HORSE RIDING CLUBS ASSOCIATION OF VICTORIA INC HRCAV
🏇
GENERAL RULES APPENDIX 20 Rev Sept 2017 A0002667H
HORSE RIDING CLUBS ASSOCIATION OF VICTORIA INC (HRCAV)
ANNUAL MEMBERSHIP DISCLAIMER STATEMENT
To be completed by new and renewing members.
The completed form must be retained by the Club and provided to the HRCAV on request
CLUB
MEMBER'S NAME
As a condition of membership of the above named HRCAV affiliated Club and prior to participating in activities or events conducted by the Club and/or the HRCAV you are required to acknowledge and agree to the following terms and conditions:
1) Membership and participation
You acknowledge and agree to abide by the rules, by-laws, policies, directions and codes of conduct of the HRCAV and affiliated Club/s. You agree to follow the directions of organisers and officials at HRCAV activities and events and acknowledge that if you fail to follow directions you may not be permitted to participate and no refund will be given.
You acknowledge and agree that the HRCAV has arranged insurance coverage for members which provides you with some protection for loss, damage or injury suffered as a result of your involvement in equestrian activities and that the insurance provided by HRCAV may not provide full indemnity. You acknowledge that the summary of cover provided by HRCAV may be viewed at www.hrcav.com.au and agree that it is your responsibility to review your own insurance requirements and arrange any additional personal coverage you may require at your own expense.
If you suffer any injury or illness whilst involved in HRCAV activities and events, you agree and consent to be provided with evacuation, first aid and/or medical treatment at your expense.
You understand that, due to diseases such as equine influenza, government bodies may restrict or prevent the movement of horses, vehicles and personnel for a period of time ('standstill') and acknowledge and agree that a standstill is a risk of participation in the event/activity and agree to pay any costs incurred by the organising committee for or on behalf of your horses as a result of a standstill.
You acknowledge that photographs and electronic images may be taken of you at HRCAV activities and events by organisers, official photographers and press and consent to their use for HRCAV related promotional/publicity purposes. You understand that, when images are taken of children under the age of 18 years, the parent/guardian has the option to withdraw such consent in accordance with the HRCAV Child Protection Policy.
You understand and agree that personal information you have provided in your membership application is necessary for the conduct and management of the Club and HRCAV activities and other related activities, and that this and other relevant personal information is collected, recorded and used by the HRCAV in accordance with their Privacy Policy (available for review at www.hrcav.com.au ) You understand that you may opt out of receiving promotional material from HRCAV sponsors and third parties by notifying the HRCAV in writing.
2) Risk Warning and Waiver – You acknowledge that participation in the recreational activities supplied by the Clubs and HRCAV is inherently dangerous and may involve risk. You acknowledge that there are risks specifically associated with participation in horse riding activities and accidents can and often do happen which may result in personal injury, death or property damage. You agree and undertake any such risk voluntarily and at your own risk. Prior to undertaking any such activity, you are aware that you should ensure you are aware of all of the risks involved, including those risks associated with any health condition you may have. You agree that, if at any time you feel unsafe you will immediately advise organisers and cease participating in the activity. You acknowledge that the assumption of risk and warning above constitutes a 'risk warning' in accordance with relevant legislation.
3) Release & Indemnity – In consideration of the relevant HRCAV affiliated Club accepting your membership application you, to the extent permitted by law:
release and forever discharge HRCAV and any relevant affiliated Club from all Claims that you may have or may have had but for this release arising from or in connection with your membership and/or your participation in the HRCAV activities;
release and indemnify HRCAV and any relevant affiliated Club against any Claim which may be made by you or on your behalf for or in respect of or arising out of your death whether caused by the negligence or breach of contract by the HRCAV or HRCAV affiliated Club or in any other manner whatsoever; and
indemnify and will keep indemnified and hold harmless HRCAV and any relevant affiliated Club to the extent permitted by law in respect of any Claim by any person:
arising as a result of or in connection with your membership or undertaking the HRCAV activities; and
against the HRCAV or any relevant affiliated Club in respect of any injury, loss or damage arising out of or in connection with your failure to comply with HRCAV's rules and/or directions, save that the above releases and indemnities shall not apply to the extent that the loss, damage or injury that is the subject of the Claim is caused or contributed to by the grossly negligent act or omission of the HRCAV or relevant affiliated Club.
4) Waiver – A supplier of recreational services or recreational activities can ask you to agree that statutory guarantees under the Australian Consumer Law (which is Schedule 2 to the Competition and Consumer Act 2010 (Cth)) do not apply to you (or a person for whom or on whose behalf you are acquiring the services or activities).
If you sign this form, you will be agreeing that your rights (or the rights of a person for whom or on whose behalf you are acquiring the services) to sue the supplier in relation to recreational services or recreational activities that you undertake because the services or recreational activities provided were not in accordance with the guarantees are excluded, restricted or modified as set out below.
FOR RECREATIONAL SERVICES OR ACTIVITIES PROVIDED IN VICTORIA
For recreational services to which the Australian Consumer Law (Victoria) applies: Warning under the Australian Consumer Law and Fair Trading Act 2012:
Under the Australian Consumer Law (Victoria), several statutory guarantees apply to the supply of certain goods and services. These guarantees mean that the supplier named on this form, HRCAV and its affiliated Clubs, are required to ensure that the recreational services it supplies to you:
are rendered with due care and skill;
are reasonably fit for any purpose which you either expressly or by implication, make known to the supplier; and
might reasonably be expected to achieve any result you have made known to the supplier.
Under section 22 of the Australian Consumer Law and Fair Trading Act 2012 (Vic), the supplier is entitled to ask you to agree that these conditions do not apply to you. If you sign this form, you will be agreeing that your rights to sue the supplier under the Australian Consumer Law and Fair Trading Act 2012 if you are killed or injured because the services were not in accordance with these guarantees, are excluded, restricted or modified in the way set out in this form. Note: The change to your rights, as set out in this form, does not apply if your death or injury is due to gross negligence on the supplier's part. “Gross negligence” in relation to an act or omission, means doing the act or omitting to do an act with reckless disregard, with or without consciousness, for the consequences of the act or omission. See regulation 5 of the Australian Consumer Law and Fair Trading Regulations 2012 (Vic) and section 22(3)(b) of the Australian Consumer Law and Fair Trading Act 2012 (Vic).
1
--
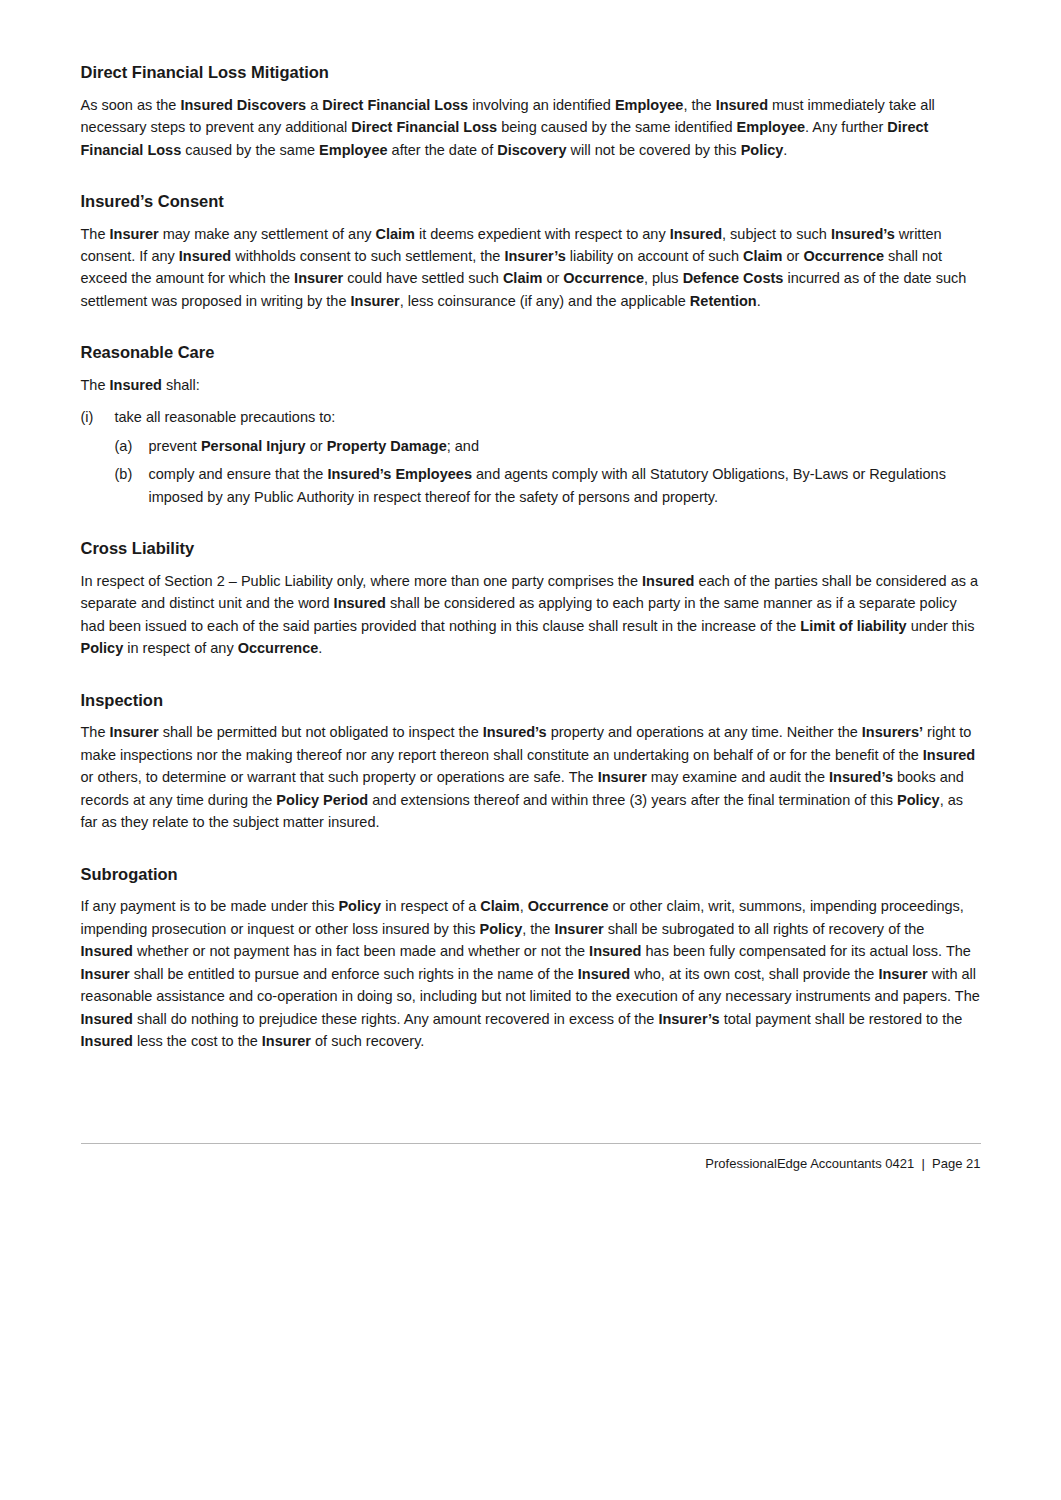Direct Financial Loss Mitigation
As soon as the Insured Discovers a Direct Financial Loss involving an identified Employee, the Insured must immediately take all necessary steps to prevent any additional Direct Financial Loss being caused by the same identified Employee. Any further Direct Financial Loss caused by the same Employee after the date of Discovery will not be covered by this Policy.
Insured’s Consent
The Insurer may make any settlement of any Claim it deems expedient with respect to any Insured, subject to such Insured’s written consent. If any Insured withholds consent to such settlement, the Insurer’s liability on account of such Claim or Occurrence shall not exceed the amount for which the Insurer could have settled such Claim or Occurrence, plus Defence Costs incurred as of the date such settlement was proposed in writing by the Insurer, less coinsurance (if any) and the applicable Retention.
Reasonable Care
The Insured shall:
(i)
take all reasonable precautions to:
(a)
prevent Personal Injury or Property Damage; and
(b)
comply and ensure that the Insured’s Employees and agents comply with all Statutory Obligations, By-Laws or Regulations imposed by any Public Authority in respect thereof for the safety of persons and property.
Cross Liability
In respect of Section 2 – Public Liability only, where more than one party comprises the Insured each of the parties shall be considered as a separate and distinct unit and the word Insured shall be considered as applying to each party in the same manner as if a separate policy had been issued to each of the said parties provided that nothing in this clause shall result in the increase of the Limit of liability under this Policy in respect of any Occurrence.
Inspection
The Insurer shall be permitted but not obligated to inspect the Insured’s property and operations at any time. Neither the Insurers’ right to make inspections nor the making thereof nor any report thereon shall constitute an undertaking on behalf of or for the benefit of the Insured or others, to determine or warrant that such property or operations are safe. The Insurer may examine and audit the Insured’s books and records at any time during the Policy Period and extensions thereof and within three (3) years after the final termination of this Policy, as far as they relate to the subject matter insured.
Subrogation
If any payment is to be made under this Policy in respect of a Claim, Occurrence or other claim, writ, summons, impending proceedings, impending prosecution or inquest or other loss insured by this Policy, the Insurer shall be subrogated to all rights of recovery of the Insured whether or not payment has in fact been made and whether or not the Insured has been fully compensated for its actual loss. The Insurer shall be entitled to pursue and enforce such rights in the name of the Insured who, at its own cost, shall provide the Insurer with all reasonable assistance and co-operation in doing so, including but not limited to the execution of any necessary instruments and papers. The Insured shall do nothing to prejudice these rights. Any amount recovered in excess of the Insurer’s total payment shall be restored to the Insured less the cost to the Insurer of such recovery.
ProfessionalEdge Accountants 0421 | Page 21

WORK INSTRUCTION
Of the lines above, output exactly those from the line bearing "arising as a" through the line bearing "set out below.", inclusive.

PROBLEM SOLUTION
arising as a result of or in connection with your membership or undertaking the HRCAV activities; and
against the HRCAV or any relevant affiliated Club in respect of any injury, loss or damage arising out of or in connection with your failure to comply with HRCAV's rules and/or directions, save that the above releases and indemnities shall not apply to the extent that the loss, damage or injury that is the subject of the Claim is caused or contributed to by the grossly negligent act or omission of the HRCAV or relevant affiliated Club.
4) Waiver – A supplier of recreational services or recreational activities can ask you to agree that statutory guarantees under the Australian Consumer Law (which is Schedule 2 to the Competition and Consumer Act 2010 (Cth)) do not apply to you (or a person for whom or on whose behalf you are acquiring the services or activities).
If you sign this form, you will be agreeing that your rights (or the rights of a person for whom or on whose behalf you are acquiring the services) to sue the supplier in relation to recreational services or recreational activities that you undertake because the services or recreational activities provided were not in accordance with the guarantees are excluded, restricted or modified as set out below.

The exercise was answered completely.